Penthesilea (Mulvey/Wollen, 1974): BFI Southbank, NFT3, 8.40pm
This is part of the Cinema Born Again: Radical Film from the 70s season. This is preceded at 6.20pm in NFT1 by a discussion involving Laura Mulvey and a panel of fellow critics who will reflect on her groundbreaking essay ‘Visual Pleasure and Narrative Cinema.’
This is the BFI introduction:
Newsreel footage of the suffragette movement, manipulated and cut-up,
forms just one sequence in which theorists Mulvey and Wollen consider
the speculative archetype of the warrior Penthesilea and her
manifestation in different media. A stylish 70s Wonder Woman comic plus
the very film being made are also reflected upon, with the filmmakers
resisting the idea of the authoritative statement.
Time Out review:
Laura Mulvey and Peter Wollen's film opens with a mime performance of Kleist's play
about the Queen of the Amazons, and then proceeds through a suite of
four further sequences designed to tease out some of the main
implications in this opening 'statement'. Feminist issues loom large,
not surprisingly, but the film embraces many other things, from Kleist's
bizarre personal history to the way an actor feels in assuming a role.
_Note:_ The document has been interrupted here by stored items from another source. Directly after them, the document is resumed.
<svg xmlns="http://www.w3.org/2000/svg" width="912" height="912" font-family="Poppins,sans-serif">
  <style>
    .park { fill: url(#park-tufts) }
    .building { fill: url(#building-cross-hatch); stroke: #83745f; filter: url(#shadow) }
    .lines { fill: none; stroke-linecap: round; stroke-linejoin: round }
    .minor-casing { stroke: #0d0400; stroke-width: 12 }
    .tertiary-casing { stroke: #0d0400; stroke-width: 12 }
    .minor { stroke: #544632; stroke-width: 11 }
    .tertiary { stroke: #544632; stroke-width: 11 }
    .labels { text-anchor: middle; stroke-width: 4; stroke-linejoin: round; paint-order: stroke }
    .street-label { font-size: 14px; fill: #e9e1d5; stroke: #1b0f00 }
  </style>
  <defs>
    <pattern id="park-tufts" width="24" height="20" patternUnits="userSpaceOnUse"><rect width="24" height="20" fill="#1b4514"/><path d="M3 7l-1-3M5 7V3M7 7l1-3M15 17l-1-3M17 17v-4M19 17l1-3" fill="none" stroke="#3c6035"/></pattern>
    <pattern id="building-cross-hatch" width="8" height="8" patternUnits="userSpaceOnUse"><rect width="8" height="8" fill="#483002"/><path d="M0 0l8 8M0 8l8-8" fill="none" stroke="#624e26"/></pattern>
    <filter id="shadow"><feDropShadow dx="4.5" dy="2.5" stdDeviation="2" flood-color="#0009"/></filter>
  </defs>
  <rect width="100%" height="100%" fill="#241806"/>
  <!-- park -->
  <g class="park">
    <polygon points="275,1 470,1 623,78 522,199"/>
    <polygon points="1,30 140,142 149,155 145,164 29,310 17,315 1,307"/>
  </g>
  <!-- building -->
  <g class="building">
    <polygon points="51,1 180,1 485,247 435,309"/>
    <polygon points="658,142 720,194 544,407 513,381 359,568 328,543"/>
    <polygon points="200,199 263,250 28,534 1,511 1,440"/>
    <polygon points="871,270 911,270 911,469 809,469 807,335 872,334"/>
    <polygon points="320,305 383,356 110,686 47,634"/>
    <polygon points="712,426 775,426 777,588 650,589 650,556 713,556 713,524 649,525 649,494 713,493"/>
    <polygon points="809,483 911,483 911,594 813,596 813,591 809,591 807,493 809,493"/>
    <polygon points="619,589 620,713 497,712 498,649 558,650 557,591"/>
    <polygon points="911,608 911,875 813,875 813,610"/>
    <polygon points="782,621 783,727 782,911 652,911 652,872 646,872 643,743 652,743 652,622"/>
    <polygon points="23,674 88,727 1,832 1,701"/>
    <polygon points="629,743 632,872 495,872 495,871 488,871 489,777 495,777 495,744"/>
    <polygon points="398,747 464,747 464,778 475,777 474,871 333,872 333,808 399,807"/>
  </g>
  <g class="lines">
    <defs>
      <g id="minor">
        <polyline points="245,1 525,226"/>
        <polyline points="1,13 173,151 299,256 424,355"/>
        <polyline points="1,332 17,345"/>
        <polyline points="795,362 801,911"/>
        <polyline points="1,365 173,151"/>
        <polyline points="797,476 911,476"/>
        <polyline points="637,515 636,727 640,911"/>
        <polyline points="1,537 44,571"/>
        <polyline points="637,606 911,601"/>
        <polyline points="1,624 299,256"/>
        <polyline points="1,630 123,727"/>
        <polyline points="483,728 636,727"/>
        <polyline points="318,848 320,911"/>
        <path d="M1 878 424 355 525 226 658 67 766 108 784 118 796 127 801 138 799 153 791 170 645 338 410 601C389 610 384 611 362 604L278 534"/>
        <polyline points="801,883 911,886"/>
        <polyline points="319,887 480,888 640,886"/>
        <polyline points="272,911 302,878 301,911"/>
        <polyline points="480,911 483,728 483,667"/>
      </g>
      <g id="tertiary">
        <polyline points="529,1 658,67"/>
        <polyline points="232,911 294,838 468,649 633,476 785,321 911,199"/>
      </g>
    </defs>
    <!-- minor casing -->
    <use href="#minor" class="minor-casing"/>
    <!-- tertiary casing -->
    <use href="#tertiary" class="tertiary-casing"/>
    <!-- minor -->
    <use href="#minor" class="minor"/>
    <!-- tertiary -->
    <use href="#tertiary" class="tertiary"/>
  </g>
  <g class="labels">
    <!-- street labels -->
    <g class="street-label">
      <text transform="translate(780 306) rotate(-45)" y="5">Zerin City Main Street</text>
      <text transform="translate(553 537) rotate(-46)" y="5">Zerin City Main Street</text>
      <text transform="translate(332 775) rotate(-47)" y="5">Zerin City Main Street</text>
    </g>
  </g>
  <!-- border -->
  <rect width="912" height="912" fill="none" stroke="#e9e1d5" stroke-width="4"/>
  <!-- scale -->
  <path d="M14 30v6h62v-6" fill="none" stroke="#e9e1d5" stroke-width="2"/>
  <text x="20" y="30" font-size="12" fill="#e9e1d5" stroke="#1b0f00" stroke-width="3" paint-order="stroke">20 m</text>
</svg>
It's constructed as an exploration of relationships, real or potential,
rather than as an argument or a single line of thought: it's interested
in the link that may exist between a Greek vase-painting of a warrior
woman and the Suffragettes, or, more formally, between a specific sound
and a specific image. As such, it's a kind of scrapbook with a polemic
kick. And it's also something of a milestone in dragging the moribund
British cinema into an era long inhabited by Godard and Straub.